EXERCISE TEXT below:
- Remix cover art

Single by DaniLeigh featuring Chris Brown

from the album The Plan
- Released: November 30, 2018 (album version); May 31, 2019 (remix);
- Recorded: 2019
- Genre: R&B
- Length: 3:06 (album version); 3:07 (remix);
- Label: Def Jam;
- Songwriter(s): Danielle Leigh Curiel; Christopher Maurice Brown; Fallon King; Christopher Allen Clark; Mathias Sorum; Ronald M. Ferebee Jr;
- Producer(s): Fallon King; Christopher Allen Clark;

DaniLeigh singles chronology
| "No Limits" (2019) | "Easy (Remix)" (2019) | "Cravin" (2019) |

Chris Brown singles chronology
| "Light It Up" (2019) | "Easy (Remix)" (2019) | "Haute" (2019) |

Music video
- "Easy" on YouTube

= Easy (DaniLeigh song) =

Single

"Easy" is a song by Dominican-American singer DaniLeigh. It was later remixed with vocals from American R&B singer Chris Brown, and it was released on May 31, 2019, under Def Jam Recordings as a single.

==Composition==
"Easy" is an R&B slow-jam produced by Fallon King and Christopher Allen Clark, where the singers perform a mutual serenade dedicated to the intimate moments of two people in love.
End of EXERCISE TEXT.
DATASET CONTENT below:
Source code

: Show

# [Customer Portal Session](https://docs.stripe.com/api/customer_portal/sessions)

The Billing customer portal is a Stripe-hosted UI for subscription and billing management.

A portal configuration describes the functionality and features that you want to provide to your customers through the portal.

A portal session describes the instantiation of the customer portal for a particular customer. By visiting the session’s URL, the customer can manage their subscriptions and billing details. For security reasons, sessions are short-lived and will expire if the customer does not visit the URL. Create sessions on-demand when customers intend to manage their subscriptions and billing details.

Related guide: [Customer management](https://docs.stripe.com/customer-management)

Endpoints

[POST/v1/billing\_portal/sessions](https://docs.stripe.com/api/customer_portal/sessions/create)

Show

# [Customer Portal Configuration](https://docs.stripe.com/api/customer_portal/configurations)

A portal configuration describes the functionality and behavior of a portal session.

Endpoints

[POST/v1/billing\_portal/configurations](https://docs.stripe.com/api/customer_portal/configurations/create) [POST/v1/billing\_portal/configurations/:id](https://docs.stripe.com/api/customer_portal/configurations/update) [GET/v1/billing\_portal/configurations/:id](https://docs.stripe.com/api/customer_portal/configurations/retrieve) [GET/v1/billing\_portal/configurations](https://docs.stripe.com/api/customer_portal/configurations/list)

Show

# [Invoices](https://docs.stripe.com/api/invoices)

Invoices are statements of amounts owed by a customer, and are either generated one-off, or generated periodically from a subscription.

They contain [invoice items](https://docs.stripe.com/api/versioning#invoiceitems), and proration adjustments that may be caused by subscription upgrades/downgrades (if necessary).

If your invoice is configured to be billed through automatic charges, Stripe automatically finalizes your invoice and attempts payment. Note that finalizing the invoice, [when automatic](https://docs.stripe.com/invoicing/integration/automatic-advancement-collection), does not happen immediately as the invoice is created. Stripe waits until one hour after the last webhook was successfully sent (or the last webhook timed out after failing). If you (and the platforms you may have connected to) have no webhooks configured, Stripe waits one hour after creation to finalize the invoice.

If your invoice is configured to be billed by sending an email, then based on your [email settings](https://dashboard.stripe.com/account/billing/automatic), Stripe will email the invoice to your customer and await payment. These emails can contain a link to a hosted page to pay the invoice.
End of DATASET CONTENT.
> _WHAT THIS TASK INVOLVES_: Retype the stretch of the article on the song "Easy" from "DaniLeigh singles chronology" through "as a single.", without changing anything.

> _YOUR RESPONSE_:
DaniLeigh singles chronology
| "No Limits" (2019) | "Easy (Remix)" (2019) | "Cravin" (2019) |

Chris Brown singles chronology
| "Light It Up" (2019) | "Easy (Remix)" (2019) | "Haute" (2019) |

Music video
- "Easy" on YouTube

= Easy (DaniLeigh song) =

Single

"Easy" is a song by Dominican-American singer DaniLeigh. It was later remixed with vocals from American R&B singer Chris Brown, and it was released on May 31, 2019, under Def Jam Recordings as a single.